>> Start DATA ROWS

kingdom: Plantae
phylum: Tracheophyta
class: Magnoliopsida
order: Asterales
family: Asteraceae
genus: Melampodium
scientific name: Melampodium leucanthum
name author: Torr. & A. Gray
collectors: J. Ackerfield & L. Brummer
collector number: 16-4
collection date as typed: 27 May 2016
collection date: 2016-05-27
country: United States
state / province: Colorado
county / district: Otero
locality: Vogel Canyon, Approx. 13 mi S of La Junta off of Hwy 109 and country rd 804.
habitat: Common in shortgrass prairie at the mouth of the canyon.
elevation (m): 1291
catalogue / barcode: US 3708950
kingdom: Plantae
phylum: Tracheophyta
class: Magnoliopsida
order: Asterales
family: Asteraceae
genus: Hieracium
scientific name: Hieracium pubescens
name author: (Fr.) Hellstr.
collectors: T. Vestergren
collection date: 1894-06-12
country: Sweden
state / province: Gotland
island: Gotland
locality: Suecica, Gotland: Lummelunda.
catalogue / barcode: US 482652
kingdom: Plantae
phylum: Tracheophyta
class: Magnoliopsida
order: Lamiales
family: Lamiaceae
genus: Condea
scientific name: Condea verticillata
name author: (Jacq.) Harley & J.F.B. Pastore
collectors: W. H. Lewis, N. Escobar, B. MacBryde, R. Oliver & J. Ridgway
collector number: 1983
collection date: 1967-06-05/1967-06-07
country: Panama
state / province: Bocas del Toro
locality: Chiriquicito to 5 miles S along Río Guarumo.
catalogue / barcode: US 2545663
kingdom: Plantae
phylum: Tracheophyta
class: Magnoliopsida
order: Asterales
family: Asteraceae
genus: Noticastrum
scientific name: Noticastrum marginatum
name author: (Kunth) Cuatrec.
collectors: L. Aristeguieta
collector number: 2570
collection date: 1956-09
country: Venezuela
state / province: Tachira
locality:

>> End DATA ROWS

## [TASK REQUIREMENTS]
Please reproduce the lines of the records verbatim, starting at the line containing "collection date: 1967-06-05/1967-06-07" and ending at the line containing "genus: Noticastrum", with both of those lines included.

## [OUTPUT OF THE EXERCISE]
collection date: 1967-06-05/1967-06-07
country: Panama
state / province: Bocas del Toro
locality: Chiriquicito to 5 miles S along Río Guarumo.
catalogue / barcode: US 2545663
kingdom: Plantae
phylum: Tracheophyta
class: Magnoliopsida
order: Asterales
family: Asteraceae
genus: Noticastrum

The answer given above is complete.